Every year, the local heroes come together at Texas A&M's Netum Steed training facility, to fight heart disease.

A recent study published in the New England Journal of Medicine found heart disease to be the most frequent cause of death among firefighters.

The study revisited an alarming statistic, heart disease causes 45% of deaths in on-duty firemen. It also revealed nearly 70% of fire departments lack health and fitness programs.

"They found that these firefighters have some sort of underlying heart disease," said Steve Martin, the FITLIFE program coordinator. "If we can detect that, and look at prevention programs, then we may be able to prevent some of these deaths in the line of duty."

Texas A&M has assisted firefighters with clinical testing since 1984, through the FITLIFE program.

The program offers a cardiovascular health profile on some of the main risk factors for heart disease.

"We look at blood pressure, hypertension, we do ECG's at rest, and also a stress test with ECG's," said Martin. "We look to see if there are any abnormalities when the heart is put under stress."

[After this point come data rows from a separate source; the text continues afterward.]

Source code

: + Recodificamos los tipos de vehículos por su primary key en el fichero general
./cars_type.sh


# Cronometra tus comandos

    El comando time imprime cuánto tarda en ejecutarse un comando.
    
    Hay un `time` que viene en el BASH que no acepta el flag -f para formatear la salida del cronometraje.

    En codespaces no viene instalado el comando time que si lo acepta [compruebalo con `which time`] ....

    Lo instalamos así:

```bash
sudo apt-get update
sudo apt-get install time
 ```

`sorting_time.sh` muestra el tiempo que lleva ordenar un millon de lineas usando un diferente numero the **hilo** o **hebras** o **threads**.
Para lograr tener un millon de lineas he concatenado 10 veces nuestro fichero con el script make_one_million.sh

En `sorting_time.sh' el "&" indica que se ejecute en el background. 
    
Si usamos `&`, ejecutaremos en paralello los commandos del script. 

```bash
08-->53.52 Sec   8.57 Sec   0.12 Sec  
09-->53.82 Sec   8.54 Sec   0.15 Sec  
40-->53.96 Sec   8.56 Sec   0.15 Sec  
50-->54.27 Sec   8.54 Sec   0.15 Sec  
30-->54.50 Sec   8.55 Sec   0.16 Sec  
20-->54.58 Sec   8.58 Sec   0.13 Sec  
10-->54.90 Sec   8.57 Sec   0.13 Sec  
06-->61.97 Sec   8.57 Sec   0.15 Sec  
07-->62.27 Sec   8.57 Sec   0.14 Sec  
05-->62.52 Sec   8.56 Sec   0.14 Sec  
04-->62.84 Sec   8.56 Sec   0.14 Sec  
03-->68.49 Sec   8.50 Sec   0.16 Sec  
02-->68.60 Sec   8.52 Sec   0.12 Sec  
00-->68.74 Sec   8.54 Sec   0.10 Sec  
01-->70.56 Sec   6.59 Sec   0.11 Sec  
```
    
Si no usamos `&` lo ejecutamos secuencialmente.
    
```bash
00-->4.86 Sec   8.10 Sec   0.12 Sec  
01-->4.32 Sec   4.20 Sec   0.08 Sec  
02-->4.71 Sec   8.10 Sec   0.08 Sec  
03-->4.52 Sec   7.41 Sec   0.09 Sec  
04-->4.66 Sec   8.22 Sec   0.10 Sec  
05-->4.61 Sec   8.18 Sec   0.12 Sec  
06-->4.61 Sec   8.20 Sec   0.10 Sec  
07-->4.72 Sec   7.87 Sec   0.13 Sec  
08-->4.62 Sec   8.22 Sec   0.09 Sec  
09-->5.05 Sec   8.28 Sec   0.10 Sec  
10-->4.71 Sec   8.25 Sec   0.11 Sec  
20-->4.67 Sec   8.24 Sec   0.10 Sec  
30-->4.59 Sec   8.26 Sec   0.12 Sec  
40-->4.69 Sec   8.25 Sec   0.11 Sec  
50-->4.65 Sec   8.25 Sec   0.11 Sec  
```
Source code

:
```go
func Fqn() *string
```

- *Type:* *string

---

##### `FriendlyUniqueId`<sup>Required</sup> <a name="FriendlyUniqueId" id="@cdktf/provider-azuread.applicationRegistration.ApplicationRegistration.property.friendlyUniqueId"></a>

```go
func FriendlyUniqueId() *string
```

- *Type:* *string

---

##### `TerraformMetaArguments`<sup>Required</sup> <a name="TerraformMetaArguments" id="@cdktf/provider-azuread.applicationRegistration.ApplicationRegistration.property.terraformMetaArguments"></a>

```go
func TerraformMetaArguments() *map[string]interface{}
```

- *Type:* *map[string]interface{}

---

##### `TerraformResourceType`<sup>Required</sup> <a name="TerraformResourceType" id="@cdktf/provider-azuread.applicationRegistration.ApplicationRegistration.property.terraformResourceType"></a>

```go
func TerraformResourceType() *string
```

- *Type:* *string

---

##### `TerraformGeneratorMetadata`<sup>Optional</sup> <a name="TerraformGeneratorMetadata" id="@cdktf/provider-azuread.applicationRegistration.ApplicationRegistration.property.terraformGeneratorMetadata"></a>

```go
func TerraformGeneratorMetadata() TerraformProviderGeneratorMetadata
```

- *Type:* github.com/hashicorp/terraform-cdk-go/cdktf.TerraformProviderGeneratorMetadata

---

Cardiologists with Scott & White were also on hand to assist and go over medical history with the emergency responders.

"Up to 50% of deaths in firefighters occur from heart disease, so what we try to do is a more controlled stress evaluation," said Scott & White Cardiologist Dan Larsen.

Bryan firefighters say the program has been lifesaving for some of their own.

"We tend to be in a business where fitness is really important, and not many of us partake of it," said Bryan Fire Department Lieutenant Michael Petty. "We've caught several guys with a heart problem."

The FITLIFE program also gives A&M students a chance to apply what they've learned in the classroom, in a real world setting.

"They're putting their skills to work, mastering all the hands-on skills they're going to take with them, when they go to their internships and their careers," Martin said.

For the firefighters undergoing a couple of hours of testing, they say it's worth it. If in the end, the doctor can give them a clean bill of health.